* Selected extract:
+++

Memory virtualization technology follows from memory management architectures and virtual memory techniques. In both fields, the path of innovation has moved from tightly coupled relationships between logical and physical resources to more flexible, abstracted relationships where physical resources are allocated as needed.

Virtual memory systems abstract between physical RAM and virtual addresses, assigning virtual memory addresses both to physical RAM and to disk-based storage, expanding addressable memory, but at the cost of speed. NUMA and SMP architectures optimize memory allocation within multi-processor systems. While these technologies dynamically manage memory within individual computers, memory virtualization manages the aggregated memory of multiple networked computers as a single memory pool.

+++

* Supplied material:

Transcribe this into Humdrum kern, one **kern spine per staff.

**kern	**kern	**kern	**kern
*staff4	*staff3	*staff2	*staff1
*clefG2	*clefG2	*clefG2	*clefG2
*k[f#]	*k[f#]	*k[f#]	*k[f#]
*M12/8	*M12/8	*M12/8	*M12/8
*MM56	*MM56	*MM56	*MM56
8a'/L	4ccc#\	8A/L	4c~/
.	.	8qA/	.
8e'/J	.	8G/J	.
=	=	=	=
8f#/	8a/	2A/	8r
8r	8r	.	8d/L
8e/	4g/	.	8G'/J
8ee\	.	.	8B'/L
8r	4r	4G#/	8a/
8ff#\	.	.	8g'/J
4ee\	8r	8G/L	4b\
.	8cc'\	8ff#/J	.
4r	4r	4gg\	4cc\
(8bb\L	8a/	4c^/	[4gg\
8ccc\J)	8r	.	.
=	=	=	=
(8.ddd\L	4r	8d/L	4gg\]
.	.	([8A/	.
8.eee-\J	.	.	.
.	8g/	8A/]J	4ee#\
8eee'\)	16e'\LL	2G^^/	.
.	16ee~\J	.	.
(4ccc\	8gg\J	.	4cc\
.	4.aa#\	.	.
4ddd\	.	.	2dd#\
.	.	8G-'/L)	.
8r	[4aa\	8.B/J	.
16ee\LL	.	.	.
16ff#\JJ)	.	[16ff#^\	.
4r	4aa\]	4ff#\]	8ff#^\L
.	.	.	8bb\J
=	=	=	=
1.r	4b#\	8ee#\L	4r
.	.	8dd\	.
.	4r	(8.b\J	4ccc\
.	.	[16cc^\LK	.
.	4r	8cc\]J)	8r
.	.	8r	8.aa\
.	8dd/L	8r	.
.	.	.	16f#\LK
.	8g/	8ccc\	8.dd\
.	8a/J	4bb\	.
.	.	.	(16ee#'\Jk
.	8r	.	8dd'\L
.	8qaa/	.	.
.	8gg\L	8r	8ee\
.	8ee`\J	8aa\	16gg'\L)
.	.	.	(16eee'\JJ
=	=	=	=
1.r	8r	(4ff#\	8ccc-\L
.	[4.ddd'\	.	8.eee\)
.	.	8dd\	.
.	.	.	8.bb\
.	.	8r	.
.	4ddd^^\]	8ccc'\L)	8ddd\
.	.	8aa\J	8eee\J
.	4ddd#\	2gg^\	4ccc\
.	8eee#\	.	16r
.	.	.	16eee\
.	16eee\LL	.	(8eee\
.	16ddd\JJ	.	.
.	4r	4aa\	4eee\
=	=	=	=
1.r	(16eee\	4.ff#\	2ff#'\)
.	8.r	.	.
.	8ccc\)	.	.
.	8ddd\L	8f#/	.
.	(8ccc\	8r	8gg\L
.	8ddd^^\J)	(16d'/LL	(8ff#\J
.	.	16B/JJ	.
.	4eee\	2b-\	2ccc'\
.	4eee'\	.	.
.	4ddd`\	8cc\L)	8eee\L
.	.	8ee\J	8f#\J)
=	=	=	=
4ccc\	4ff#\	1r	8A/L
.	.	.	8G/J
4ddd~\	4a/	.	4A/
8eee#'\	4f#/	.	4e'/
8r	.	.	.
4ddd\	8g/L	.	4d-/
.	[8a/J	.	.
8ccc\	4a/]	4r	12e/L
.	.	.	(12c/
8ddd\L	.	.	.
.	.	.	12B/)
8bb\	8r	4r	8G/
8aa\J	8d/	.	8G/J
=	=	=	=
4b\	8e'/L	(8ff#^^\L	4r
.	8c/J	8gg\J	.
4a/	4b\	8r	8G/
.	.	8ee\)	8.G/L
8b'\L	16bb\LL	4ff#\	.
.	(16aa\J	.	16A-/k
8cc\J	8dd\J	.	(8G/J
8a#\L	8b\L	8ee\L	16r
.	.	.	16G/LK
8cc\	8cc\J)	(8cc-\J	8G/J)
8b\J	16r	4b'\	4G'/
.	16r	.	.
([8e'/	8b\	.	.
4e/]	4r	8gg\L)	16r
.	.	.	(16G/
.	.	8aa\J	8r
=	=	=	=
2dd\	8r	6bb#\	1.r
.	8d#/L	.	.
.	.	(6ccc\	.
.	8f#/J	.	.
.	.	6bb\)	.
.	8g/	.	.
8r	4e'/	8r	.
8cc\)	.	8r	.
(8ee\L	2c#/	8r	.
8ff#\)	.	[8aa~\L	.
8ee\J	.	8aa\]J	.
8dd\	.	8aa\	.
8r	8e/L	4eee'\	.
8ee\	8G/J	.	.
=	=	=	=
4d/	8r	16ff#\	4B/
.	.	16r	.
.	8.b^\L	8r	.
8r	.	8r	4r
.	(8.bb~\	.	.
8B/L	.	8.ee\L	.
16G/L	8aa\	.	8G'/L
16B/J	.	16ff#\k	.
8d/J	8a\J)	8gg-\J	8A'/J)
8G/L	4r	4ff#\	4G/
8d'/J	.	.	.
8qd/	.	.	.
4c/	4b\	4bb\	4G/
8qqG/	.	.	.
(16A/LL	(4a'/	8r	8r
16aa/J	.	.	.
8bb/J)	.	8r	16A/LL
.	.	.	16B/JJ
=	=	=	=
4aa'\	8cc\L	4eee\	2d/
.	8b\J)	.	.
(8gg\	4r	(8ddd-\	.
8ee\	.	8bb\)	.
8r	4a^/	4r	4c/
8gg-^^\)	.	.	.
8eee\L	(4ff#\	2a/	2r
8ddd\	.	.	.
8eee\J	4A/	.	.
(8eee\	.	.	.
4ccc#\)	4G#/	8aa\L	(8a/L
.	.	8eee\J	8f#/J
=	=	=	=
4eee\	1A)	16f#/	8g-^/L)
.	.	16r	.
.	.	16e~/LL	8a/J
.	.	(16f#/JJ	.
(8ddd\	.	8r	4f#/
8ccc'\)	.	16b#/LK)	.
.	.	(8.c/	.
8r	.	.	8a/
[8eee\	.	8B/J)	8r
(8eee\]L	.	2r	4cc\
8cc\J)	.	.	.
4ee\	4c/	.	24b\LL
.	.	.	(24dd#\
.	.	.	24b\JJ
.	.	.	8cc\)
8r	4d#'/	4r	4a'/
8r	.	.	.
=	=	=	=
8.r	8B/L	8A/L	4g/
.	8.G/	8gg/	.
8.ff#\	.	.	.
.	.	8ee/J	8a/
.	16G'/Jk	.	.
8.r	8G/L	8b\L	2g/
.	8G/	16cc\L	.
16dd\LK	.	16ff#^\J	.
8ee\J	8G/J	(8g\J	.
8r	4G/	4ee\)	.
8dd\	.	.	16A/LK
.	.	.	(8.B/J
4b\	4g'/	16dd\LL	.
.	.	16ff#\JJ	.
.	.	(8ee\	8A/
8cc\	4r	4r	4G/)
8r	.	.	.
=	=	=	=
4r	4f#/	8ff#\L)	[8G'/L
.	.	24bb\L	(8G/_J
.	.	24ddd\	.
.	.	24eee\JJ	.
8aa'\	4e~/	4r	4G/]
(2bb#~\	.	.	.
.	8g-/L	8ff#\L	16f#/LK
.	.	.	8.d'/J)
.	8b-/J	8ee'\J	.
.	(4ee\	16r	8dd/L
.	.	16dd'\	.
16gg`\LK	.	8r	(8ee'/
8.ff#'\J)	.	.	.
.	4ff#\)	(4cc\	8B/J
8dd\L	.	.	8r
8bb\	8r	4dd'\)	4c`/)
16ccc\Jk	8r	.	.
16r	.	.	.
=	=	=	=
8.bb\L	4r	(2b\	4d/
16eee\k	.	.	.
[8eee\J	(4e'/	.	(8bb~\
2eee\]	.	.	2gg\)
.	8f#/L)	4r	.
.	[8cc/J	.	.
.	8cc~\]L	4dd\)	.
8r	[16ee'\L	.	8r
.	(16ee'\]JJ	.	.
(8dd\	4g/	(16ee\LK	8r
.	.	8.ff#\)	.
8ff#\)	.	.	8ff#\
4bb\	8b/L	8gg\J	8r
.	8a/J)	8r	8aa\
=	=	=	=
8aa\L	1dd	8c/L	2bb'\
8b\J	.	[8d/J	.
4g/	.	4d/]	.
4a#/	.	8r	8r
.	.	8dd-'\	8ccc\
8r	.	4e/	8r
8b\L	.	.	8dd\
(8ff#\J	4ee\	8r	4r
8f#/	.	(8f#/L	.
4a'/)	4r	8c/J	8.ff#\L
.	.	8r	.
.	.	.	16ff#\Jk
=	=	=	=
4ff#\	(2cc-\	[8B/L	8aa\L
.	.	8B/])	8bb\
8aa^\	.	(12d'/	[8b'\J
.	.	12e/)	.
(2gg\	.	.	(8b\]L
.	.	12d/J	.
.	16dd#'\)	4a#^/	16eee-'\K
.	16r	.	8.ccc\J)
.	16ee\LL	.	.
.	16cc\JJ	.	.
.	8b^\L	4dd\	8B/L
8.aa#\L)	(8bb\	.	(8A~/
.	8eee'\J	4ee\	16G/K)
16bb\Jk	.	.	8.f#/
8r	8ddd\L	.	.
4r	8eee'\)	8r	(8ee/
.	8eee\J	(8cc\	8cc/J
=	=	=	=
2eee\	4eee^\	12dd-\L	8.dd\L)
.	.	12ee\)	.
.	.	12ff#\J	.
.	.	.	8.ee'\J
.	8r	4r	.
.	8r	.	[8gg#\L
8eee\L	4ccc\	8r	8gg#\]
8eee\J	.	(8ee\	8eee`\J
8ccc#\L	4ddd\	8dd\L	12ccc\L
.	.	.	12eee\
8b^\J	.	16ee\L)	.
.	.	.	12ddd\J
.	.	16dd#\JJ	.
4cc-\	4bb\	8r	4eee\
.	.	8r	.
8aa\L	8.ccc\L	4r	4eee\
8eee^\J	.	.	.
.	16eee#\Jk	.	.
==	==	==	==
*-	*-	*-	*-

+++

* Work order 1:
In the memory virtualization text, reproduce the passage between "Virtual memory systems" and "single memory pool.", inclusive, substituting "main memory" for "physical RAM" throughout.
* Work order 2:
Recast the paragraph of the memory virtualization text that begins "Virtual memory systems abstract" as a bulleted list that keeps its main facts.
* Work order 3:
Using the memory virtualization text, answer each question briefly.
(a) From which two areas does memory virtualization technology follow?
(b) What do NUMA and SMP architectures optimize?
(c) At what cost do virtual memory systems expand addressable memory?

* Task output 1:
Virtual memory systems abstract between main memory and virtual addresses, assigning virtual memory addresses both to main memory and to disk-based storage, expanding addressable memory, but at the cost of speed. NUMA and SMP architectures optimize memory allocation within multi-processor systems. While these technologies dynamically manage memory within individual computers, memory virtualization manages the aggregated memory of multiple networked computers as a single memory pool.

* Task output 2:
- Virtual memory systems abstract between physical RAM and virtual addresses. They assign virtual addresses to both physical RAM and disk-based storage, which expands addressable memory at the cost of speed.
- NUMA and SMP architectures optimize memory allocation within multi-processor systems.
- These technologies manage memory dynamically within individual computers. Memory virtualization instead manages the aggregated memory of multiple networked computers as a single memory pool.

* Task output 3:
(a) Memory management architectures and virtual memory techniques.
(b) Memory allocation within multi-processor systems.
(c) At the cost of speed.